Thankfully, group exhibitions like RELAY at the West Oakland gallery and studio collective CTRL+SHFT happen often enough to fill in some of the gaps between the major institutional -ennials. Organized by artists Sophie Lourdes Knight and Hannah Perrine Mode, the show features work by 15 emerging woman-identified artists, all Bay Area residents, working in painting, sculpture, textiles and photography.

Laura Rokas, 'Once in Two Moons,' 2017.
Laura Rokas, ‘Once in Two Moons,’ 2017. (Courtesy of the artist and CTRL+SHFT)

Inspired by the SFAC’s most recent Chain Reaction show, five initial artists, Knight and Mode included, selected an artist whose work inspires them — that second artist then selected a third. A hand-drawn map of the show (with charming illustrations of each piece) identifies the work and the order in which it entered this web of connections. According to the organizers, many of the pieces were made specifically for the exhibition, carrying the conversation that started with the selection process into the final display.

Tosha Stimage, 'Disappearing Act,' 2016.
Tosha Stimage, ‘Disappearing Act,’ 2016. (Courtesy of the artist and CTRL+SHFT)

Little rewards for close viewing are scattered throughout. Behind Lukaza Branfman-Verissimo’s signboard painting the new story, for the future sits a blue step stool and a stack of takeaways with quotes credited to Grace Lee Boggs. “What time is it on the clock of the world?” repeats again and again between statements of purpose for a more equitable, human-centered society. Underneath one corner of Maria Guzmán Capron’s marvelously textured pedestal for Pepa are the legs and tail of a small stuffed animal in yellow pants.

Rachel Cardenas Stallings, 'Somatic Awareness Coats and Curtain,' 2017.
Rachel Cardenas Stallings, ‘Somatic Awareness Coats and Curtain,’ 2017. (Courtesy of the artist and CTRL+SHFT)
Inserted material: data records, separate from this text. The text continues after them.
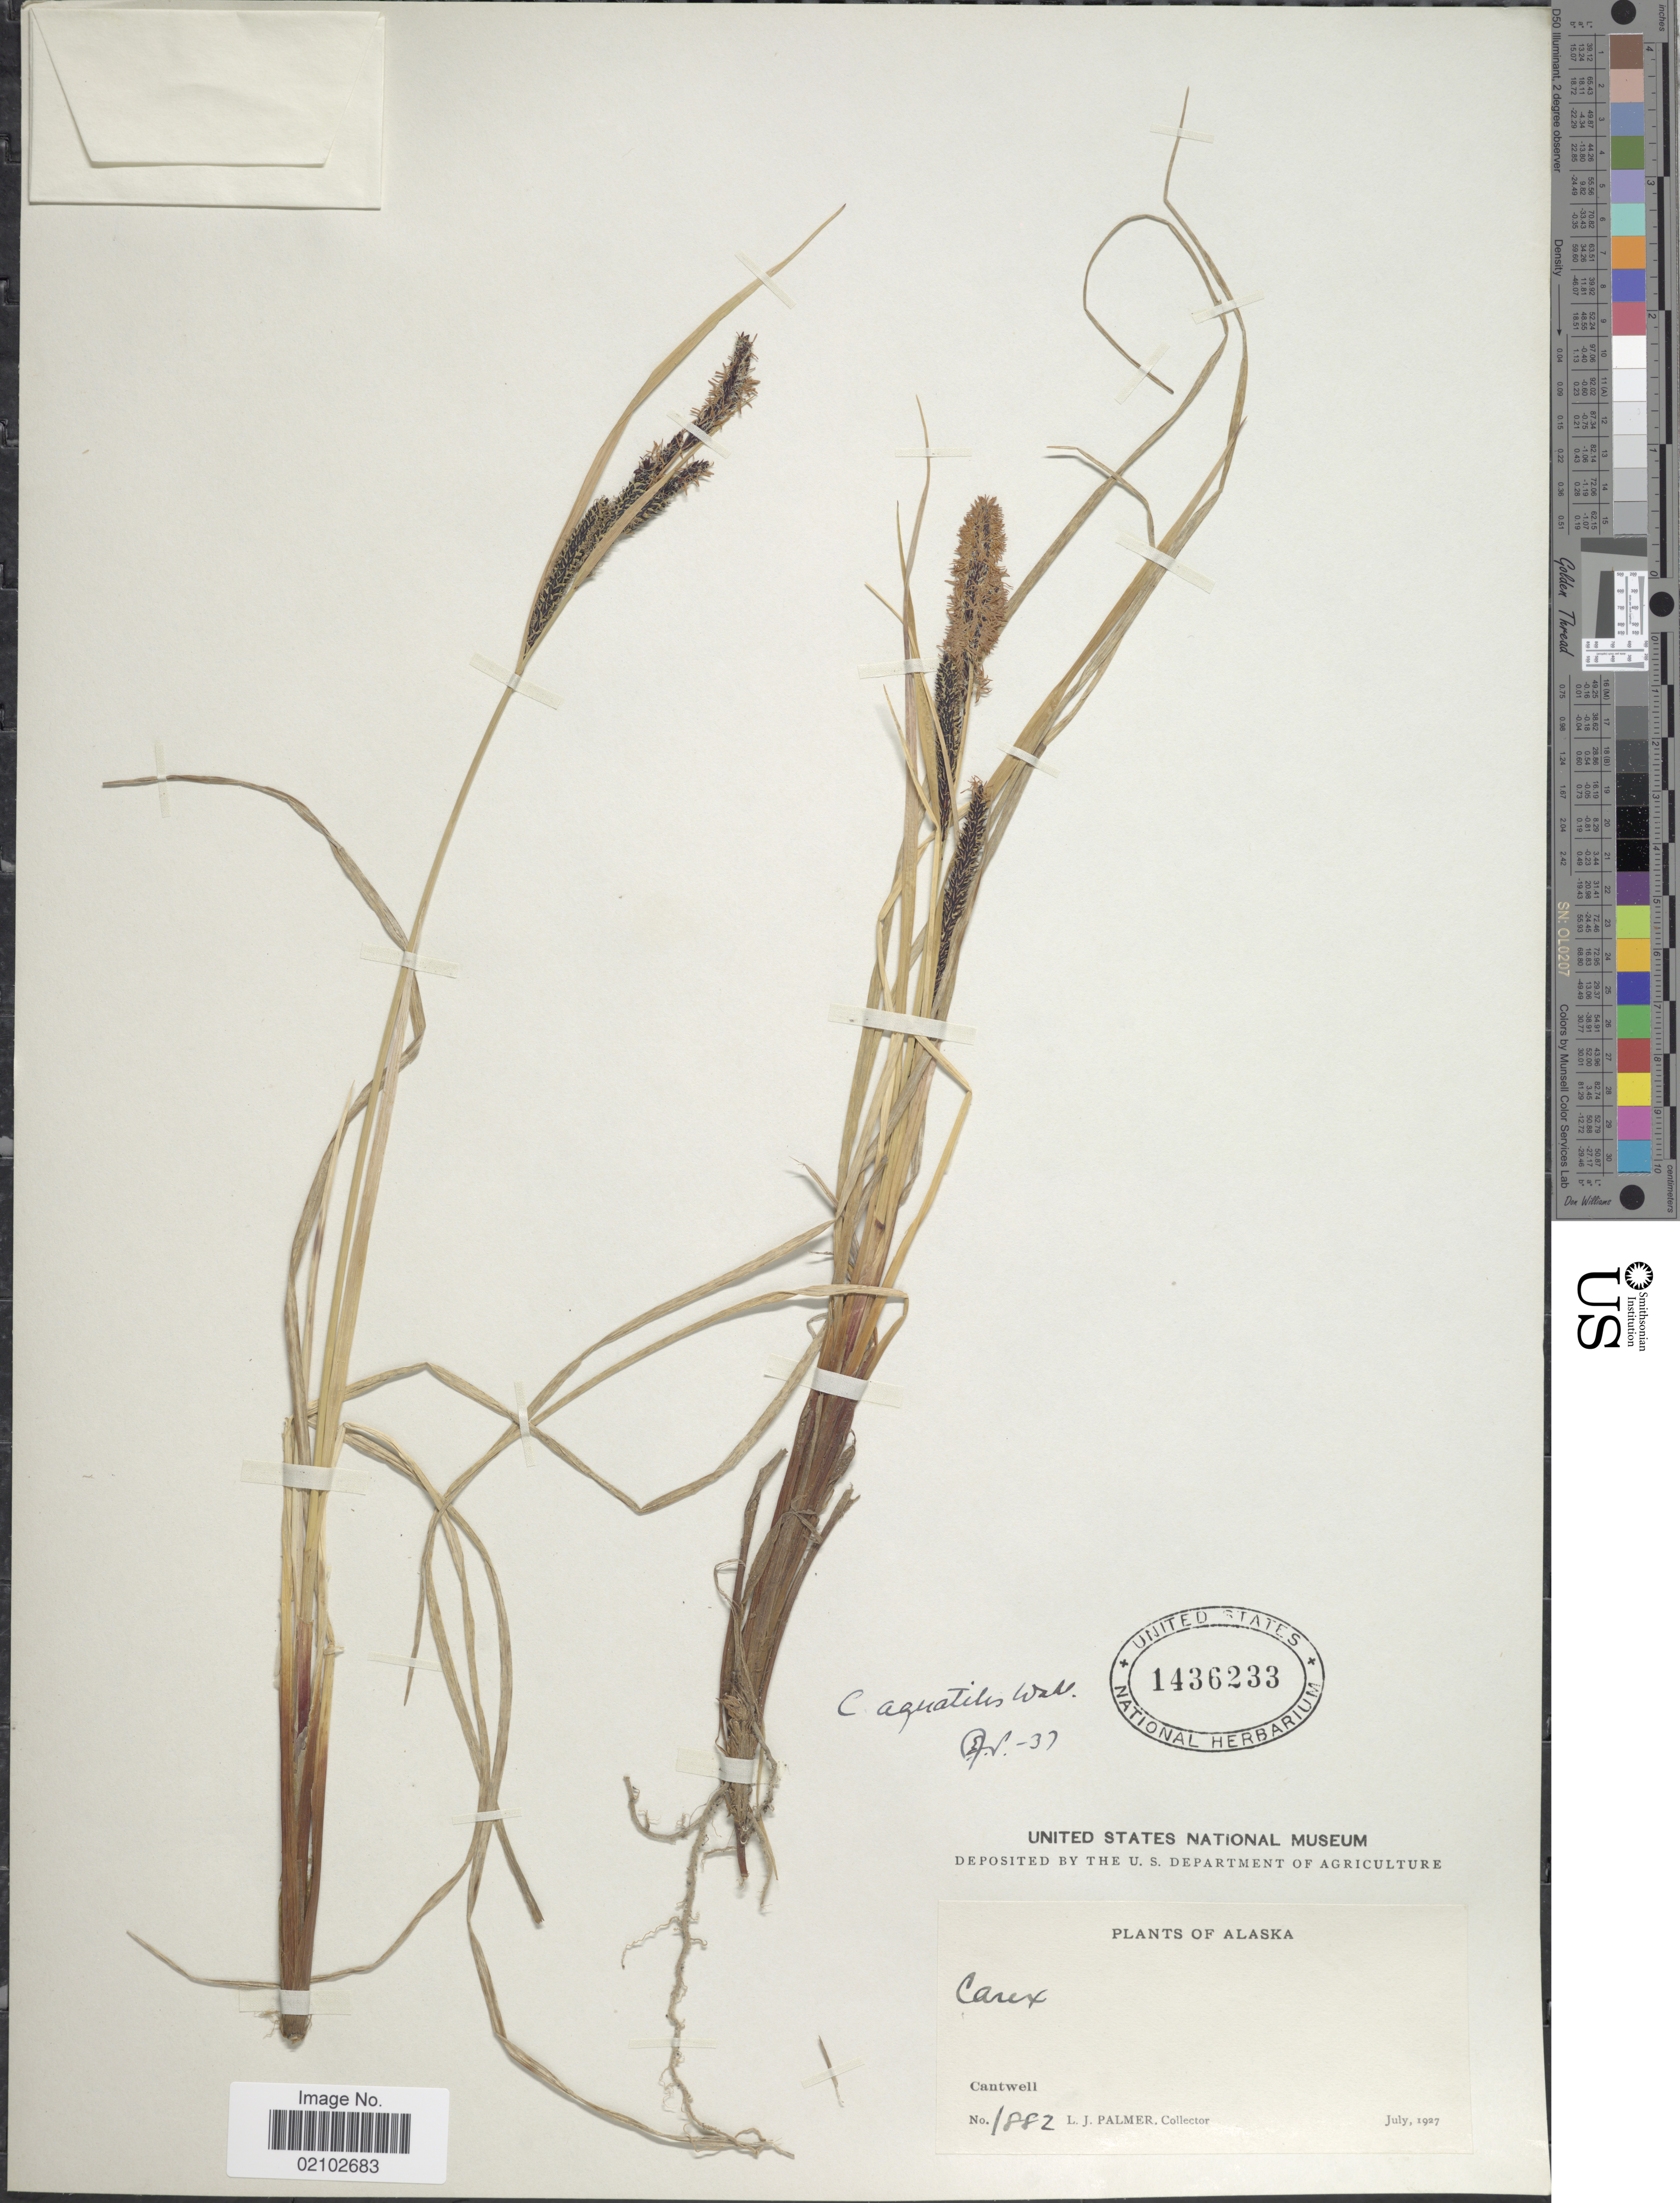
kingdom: Plantae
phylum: Tracheophyta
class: Liliopsida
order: Poales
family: Cyperaceae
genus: Carex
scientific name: Carex aquatilis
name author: Wahlenb.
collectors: L. J. Palmer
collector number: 1882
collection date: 1927-07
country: United States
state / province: Alaska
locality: Cantwell.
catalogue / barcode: US 1436233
If any conclusions can be drawn about the proclivities of Bay Area artists from a self-selected group of 15, RELAY makes an argument for a preoccupation with vivid colors (Megan Reed’s fuchsia, vermillion and ultramarine floor sculpture), tactile experimentation (Rachel Cardenas Stallings’ satiny multi-hued coats) and faces (Maryam Yousif’s sphinx-like, cloud-wrapped columns).

Other visual connections between the works — created both by coincidence and influence — are part of the pleasure of viewing RELAY firsthand. Like the show’s illustrated map, Knight and Mode give shape to often-invisible networks of mutual support in a region where being an artist is never an individual undertaking.